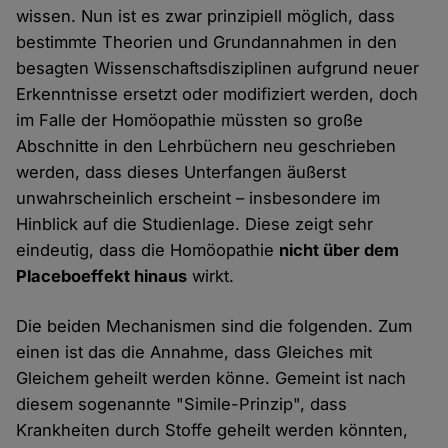
wissen. Nun ist es zwar prinzipiell möglich, dass
bestimmte Theorien und Grundannahmen in den
besagten Wissenschaftsdisziplinen aufgrund neuer
Erkenntnisse ersetzt oder modifiziert werden, doch
im Falle der Homöopathie müssten so große
Abschnitte in den Lehrbüchern neu geschrieben
werden, dass dieses Unterfangen äußerst
unwahrscheinlich erscheint – insbesondere im
Hinblick auf die Studienlage. Diese zeigt sehr
eindeutig, dass die Homöopathie
nicht über dem
Placeboeffekt hinaus
wirkt.
Die beiden Mechanismen sind die folgenden. Zum
einen ist das die Annahme, dass Gleiches mit
Gleichem geheilt werden könne. Gemeint ist nach
diesem sogenannte "Simile-Prinzip", dass
Krankheiten durch Stoffe geheilt werden könnten,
-------
What is expected
Wherever a line above contains the string "geheilt", copy that line.

Solution to this task
Gleichem geheilt werden könne. Gemeint ist nach
Krankheiten durch Stoffe geheilt werden könnten,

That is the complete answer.